I know there are lot of question, but I can't separate them because they are related to each other I think. TO BE CRYSTAL CLEAR: I'm just trying to understand the generated ASM here. I'm not a professional in this area.

Note

  • In case you're wondering what GCC (O2) generates, here is the result:
int32_t
f(int32_t *a) {
        __m256i ymm0;
        __m256i ymm1;
        __m256i ymm2;
        __m256i ymm3;

        ymm0 = _mm256_load_si256((__m256i*)(a + 0));
        ymm1 = _mm256_load_si256((__m256i*)(a + 8));
        ymm2 = _mm256_load_si256((__m256i*)(a + 16));
        ymm3 = _mm256_load_si256((__m256i*)(a + 24));
           
        ymm0 = _mm256_add_epi32(ymm0, ymm1);
        ymm2 = _mm256_add_epi32(ymm2, ymm3);

        ymm0 = _mm256_add_epi32(ymm0, ymm2);

        int32_t t[8];
        _mm256_store_si256((__m256i*)t, ymm0);

        int32_t r;
        r = 0;
        for (int i = 0; i < 8; ++i)
                r += t[i];

        return r;
}

And the generated ASM:

f:
  push rbp
  xor r8d, r8d
  mov rbp, rsp
  and rsp, -32
  lea rax, [rsp-32]
  mov rdx, rsp
  vmovdqa ymm1, YMMWORD PTR [rdi+96]
  vpaddd ymm0, ymm1, YMMWORD PTR [rdi+64]
  vpaddd ymm0, ymm0, YMMWORD PTR [rdi+32]
  vpaddd ymm0, ymm0, YMMWORD PTR [rdi]
  vmovdqa YMMWORD PTR [rsp-32], ymm0
.L2:
  add r8d, DWORD PTR [rax]
  add rax, 4
  cmp rax, rdx
  jne .L2
  mov eax, r8d
  vzeroupper
  leave
  ret

I think It optimized (maybe heavily) my code here, but whatever.


Solution

  • vzeroupper can help performance.

    The L0007 thru L0018 lines are zeroing out the storage space used by the local variables.

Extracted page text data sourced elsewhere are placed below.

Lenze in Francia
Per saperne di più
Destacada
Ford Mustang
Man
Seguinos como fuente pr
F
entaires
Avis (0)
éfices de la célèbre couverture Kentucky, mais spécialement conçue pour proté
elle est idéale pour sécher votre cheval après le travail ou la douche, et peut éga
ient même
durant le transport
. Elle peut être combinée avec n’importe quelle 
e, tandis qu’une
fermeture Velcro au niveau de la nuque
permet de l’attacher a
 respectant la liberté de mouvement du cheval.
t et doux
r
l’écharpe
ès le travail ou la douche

    The 0x7d847bd1f9ce value appears to be related to detecting stack overruns. It sets in a check value, and when the function is done it looks to see if that value has changed. If it has it calls a diagnostic function.

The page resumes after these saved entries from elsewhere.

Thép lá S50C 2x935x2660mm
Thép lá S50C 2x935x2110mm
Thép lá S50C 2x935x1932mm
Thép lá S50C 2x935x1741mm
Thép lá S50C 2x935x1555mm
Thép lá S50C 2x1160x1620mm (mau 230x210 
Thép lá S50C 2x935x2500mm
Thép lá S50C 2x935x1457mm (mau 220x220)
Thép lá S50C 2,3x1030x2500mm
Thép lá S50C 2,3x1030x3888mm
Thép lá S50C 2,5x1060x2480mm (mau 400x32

    The function body starts at L002c. First it initializes your local ymm variables, then does the additions.

    The lea at L004b is the allocation of t. The next instruction (L004f) is the Avx2.Store(t, ymm0); statement.

    L0053 thru L0063 is the for loop. rax already has the value of t, ecx holds i, and edx holds r.

    From L0065 to the end we have the return statement and function epilog. The epilog checks to see if the stack has been clobbered, does some cleanup, and returns to the caller.